(Data)

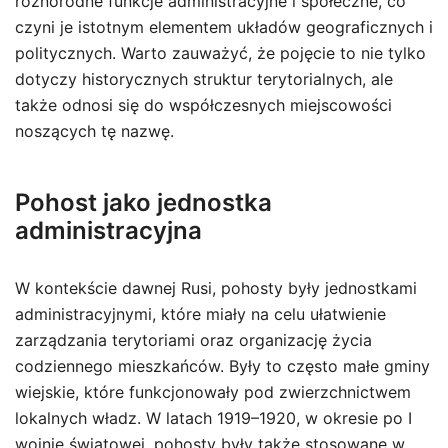
różnorodne funkcje administracyjne i społeczne, co
czyni je istotnym elementem układów geograficznych i
politycznych. Warto zauważyć, że pojęcie to nie tylko
dotyczy historycznych struktur terytorialnych, ale
także odnosi się do współczesnych miejscowości
noszących tę nazwę.
Pohost jako jednostka
administracyjna
W kontekście dawnej Rusi, pohosty były jednostkami
administracyjnymi, które miały na celu ułatwienie
zarządzania terytoriami oraz organizację życia
codziennego mieszkańców. Były to często małe gminy
wiejskie, które funkcjonowały pod zwierzchnictwem
lokalnych władz. W latach 1919–1920, w okresie po I
wojnie światowej, pohosty były także stosowane w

(End Data)

The problem: The expected result is the complete listing above, printed exactly, with no pictures.

Reply to the task:
różnorodne funkcje administracyjne i społeczne, co
czyni je istotnym elementem układów geograficznych i
politycznych. Warto zauważyć, że pojęcie to nie tylko
dotyczy historycznych struktur terytorialnych, ale
także odnosi się do współczesnych miejscowości
noszących tę nazwę.
Pohost jako jednostka
administracyjna
W kontekście dawnej Rusi, pohosty były jednostkami
administracyjnymi, które miały na celu ułatwienie
zarządzania terytoriami oraz organizację życia
codziennego mieszkańców. Były to często małe gminy
wiejskie, które funkcjonowały pod zwierzchnictwem
lokalnych władz. W latach 1919–1920, w okresie po I
wojnie światowej, pohosty były także stosowane w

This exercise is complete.